SENDAI (Kyodo) The Sendai High Court on Wednesday upheld a life sentence for a male nurse convicted of killing a patient and attempting to kill four others at a clinic in Sendai in 2000 by injecting them with muscle relaxant.

Daisuke Mori, 34, has pleaded not guilty, with his defense team claiming the patients' conditions worsened due to illness and factors other than the muscle relaxant. He immediately appealed the ruling.

His lawyers argued that the patients would have not developed the kind of symptoms they suffered even if muscle relaxant had been administered to them. They also said Mori's confession, taken immediately after his arrest, was induced by investigators.

However, presiding Judge Ryoichi Tanaka said it was difficult to believe that a situation where muscle relaxant was mistakenly administered intravenously in five cases at the same clinic within a short time was coincidental. "It is clear that someone had done this on purpose," the judge said.

The court also noted that Mori had placed orders for various types of muscle relaxant, and had also attempted to hide empty ampuls that had been used.

Based on such facts, the judge said, "Mori is the culprit in all of the cases, and there is no mistake in the lower court ruling that recognized willful intent to kill."
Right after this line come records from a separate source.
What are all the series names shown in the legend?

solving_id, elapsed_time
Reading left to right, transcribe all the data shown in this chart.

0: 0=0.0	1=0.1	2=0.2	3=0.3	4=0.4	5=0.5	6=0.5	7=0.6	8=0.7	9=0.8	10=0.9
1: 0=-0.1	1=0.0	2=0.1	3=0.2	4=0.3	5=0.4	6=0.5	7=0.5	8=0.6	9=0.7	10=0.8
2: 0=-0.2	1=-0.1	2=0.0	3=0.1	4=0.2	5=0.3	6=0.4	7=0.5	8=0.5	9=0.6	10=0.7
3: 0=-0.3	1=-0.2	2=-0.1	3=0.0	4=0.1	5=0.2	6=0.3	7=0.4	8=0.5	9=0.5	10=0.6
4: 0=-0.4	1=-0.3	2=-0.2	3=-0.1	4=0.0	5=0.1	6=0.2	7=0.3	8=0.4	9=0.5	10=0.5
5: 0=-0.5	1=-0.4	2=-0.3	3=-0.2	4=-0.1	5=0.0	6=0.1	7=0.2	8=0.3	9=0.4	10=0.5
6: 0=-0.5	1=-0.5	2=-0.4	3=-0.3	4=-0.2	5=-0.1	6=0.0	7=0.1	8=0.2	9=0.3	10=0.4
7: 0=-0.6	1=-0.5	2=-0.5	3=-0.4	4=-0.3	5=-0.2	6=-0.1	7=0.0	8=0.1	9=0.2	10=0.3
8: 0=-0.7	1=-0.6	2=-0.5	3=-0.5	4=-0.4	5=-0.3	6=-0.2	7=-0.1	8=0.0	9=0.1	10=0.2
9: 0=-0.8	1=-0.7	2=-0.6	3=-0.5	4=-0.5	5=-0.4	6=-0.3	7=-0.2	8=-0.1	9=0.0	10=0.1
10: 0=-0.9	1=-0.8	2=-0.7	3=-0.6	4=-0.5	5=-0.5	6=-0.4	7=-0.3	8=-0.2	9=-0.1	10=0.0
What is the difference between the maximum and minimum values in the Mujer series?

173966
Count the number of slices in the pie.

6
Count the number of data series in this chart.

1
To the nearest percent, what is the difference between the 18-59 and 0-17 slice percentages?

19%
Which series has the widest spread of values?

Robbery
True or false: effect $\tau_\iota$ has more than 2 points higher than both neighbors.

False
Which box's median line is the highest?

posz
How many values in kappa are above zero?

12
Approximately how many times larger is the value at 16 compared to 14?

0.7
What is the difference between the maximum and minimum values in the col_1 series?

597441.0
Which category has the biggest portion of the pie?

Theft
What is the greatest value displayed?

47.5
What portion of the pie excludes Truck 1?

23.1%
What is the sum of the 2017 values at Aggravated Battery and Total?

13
He also ruled that the confession could be trusted within certain boundaries.

The Sendai District Court sentenced Mori to life in March 2004, saying he had intended to kill and was the only one capable of administering the intravenous doses at the time of the crimes.

The court said he killed Yukiko Shimoyama, 89, and tried to murder four other patients, including a 1-year-old girl, at the now-defunct Hokuryo Clinic from February to November 2000.